Simple versus complex marshalling in Python (and benchmarks)
If you have an external caching layer in your Python application, any caching layer, one of the important things that dictates its speed is how fast you can turn Python data structures into byte blobs, stuff them into the cache, and then get byte blobs back from the cache and turn them back into data structures. Many caches will store arbitrary blobs for you so your choice of marshalling protocols (and code) can make a meaningful difference. And there are a lot of potential options; marshal, cPickle, JSON, Google protobuf, msgpack, and so on.
One of the big divisions here is what I could call the JSON verus pickle split, namely whether you can encode and decode something close to full Python objects or whether you can only encode and decode primitive types. All else being equal it seems like you should use simple marshalling, since creating an actual Python class instance necessarily has some overhead over and above just decoding primitive types. But this leaves you with a question; put simply, how is your program going to manipulate the demarshalled entities?

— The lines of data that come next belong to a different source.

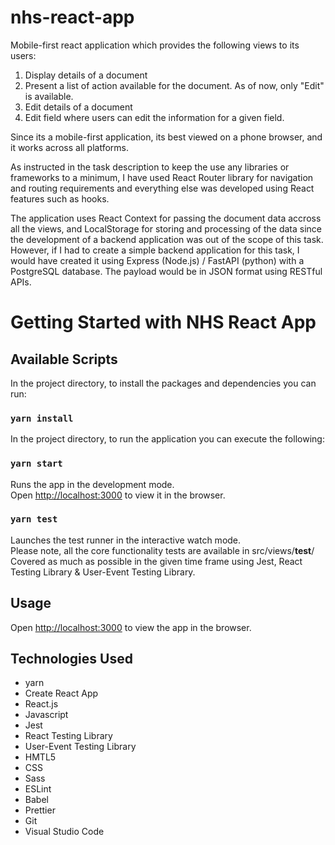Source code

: # nhs-react-app

Mobile-first react application which provides the following views to its users:

1. Display details of a document
2. Present a list of action available for the document. As of now, only "Edit" is available.
3. Edit details of a document
4. Edit field where users can edit the information for a given field.

Since its a mobile-first application, its best viewed on a phone browser, and it works across all platforms.

As instructed in the task description to keep the use any libraries or frameworks to a minimum, I have used React Router library for navigation and routing requirements and everything else was developed using React features such as hooks.

The application uses React Context for passing the document data accross all the views, and LocalStorage for storing and processing of the data since the development of a backend application was out of the scope of this task. However, if I had to create a simple backend application for this task, I would have created it using Express (Node.js) / FastAPI (python) with a PostgreSQL database. The payload would be in JSON format using RESTful APIs.


# Getting Started with NHS React App

## Available Scripts

In the project directory, to install the packages and dependencies you can run:

### `yarn install`

In the project directory, to run the application you can execute the following:

### `yarn start`

Runs the app in the development mode.\
Open [http://localhost:3000](http://localhost:3000) to view it in the browser.

### `yarn test`

Launches the test runner in the interactive watch mode.\
Please note, all the core functionality tests are available in src/views/**test**/\
Covered as much as possible in the given time frame using Jest, React Testing Library & User-Event Testing Library.

## Usage

Open [http://localhost:3000](http://localhost:3000) to view the app in the browser.

## Technologies Used

- yarn
- Create React App
- React.js
- Javascript
- Jest
- React Testing Library
- User-Event Testing Library
- HMTL5
- CSS
- Sass
- ESLint
- Babel
- Prettier
- Git
- Visual Studio Code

In many Python programs these entities would normally be objects, partly because objects are the natural primitive of Python (among other reasons, classes provide convenient namespaces). This basically leaves you with two options. If you work with objects but convert them to and from simple types around the cache layer, you've really built your own two-stage complex marshalling system. If you work with simple entities throughout your code you're probably going to wind up with more awkward and un-Pythonic code. In many situations what I think you'll really wind up doing is converting those simple cache entities back to objects at some point (and converting from objects to simple cache entities when writing cache entries).
Which brings me around to the subject of benchmarks. You can find a certain amount of marshalling benchmarks out there on the Internet, but what I've noticed is that they're basically all benchmarking the simple marshalling case. This is perfectly understandable (since many marshalling protocols can only do primitive types) but not quite as useful for me as it looks. As suggested above, what I really want to get into and out of the cache in the long run is some form of objects, whether the marshalling layer handles them for me or I have to do the conversion by hand. The benchmark that matters for me is the total time starting from or finishing with the object.
With that said, if caches are going to be an important part of your
system it likely pays to think about how you're going to get entries
into and out of them efficiently. You may want to have deliberately
simplified objects near the cache boundaries that are mostly thin
wrappers around primitive types. Plus Python gives you a certain
amount of brute force hacks, like playing games with
(I don't have any answers here, or benchmark results for that matter. And I'm sure there's situations where it makes sense to go with just primitive types and more awkward code instead of using Python objects.)
Sidebar: The other marshalling benchmark problem
Put simply, different primitive types generally encode and decode at different speeds (and the same is true for different sizes of primitive types like strings) This means you need to pay attention to what people are encoding and decoding, not just what the speed results are; if they're not encoding something representative of what you want to, all bets may be off.
(My old tests of marshal versus cPickle showed some interesting type-based variations of this nature.)
You can also care more about decoding speed than encoding speed, or vice versa. My gut instinct is that you probably want to care more about decoding speed if your cache is doing much good, because getting things back from the cache (and the subsequent decodes) should be more frequent than putting things into it.